- _What is being asked_:
Below are some records. Reproduce them exactly from their first line through the line with "[1096, 218, 1146, 305]", inclusive.

- _Provided records_:
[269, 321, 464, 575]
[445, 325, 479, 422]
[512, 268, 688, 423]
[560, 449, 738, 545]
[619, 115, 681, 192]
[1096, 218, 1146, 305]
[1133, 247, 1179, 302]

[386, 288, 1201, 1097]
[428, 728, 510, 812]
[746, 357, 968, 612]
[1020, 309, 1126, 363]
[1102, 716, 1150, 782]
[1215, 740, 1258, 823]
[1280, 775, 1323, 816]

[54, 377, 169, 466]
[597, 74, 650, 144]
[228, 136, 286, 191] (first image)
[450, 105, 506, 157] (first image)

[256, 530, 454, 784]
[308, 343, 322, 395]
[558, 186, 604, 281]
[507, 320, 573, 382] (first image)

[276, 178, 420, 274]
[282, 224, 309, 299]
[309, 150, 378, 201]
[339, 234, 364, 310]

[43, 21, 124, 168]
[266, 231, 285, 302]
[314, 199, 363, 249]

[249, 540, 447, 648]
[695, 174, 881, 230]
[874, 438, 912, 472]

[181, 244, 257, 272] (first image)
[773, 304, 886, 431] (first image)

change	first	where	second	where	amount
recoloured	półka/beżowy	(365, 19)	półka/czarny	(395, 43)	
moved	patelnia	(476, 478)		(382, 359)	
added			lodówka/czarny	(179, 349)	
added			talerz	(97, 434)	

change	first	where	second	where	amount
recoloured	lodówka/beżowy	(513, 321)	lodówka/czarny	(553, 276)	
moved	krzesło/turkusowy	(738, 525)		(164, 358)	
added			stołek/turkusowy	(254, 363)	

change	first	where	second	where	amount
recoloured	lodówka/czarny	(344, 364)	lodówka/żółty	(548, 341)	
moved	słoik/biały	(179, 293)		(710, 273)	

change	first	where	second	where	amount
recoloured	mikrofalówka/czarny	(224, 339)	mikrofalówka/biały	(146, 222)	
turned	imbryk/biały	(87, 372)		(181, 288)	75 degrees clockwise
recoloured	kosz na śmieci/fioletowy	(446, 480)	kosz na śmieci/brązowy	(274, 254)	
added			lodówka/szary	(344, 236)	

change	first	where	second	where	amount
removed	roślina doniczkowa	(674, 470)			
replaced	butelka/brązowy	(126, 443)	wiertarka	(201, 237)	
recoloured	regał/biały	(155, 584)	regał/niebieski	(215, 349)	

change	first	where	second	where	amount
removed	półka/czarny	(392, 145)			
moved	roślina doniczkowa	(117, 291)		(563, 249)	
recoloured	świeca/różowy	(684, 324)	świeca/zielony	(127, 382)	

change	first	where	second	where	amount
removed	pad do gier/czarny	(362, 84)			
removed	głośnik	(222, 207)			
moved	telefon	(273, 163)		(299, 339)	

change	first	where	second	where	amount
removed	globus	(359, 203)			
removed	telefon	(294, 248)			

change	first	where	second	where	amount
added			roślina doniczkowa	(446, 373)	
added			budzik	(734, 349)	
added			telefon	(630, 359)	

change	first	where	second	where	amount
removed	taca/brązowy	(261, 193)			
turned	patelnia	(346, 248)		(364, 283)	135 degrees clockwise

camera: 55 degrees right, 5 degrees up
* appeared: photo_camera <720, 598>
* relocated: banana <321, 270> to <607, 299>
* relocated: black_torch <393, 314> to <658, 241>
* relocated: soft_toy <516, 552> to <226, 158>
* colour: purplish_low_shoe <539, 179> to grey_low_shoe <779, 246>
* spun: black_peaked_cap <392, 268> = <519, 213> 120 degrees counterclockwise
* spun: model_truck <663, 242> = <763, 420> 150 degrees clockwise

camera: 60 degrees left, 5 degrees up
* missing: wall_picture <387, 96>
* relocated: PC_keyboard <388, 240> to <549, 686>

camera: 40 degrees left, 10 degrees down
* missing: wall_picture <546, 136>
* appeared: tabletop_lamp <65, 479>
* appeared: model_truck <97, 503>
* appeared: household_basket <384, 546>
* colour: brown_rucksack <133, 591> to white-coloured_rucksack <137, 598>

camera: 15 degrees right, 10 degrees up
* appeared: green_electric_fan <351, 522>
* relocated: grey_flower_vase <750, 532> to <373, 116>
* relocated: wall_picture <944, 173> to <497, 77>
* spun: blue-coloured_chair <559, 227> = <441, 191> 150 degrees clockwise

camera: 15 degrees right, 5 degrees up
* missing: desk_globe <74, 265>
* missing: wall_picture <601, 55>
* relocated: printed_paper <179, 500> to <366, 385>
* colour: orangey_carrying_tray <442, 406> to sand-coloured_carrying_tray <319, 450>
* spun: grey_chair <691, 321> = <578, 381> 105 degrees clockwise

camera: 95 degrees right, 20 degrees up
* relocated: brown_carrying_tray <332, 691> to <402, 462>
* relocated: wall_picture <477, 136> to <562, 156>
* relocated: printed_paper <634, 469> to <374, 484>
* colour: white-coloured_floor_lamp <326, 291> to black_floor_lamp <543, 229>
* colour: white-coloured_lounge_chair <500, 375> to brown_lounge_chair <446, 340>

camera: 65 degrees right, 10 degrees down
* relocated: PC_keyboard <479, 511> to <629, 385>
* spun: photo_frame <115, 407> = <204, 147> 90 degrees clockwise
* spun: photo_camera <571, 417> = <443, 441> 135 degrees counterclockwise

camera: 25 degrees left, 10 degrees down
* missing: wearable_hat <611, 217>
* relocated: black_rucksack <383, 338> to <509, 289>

- _Solution_:
[269, 321, 464, 575]
[445, 325, 479, 422]
[512, 268, 688, 423]
[560, 449, 738, 545]
[619, 115, 681, 192]
[1096, 218, 1146, 305]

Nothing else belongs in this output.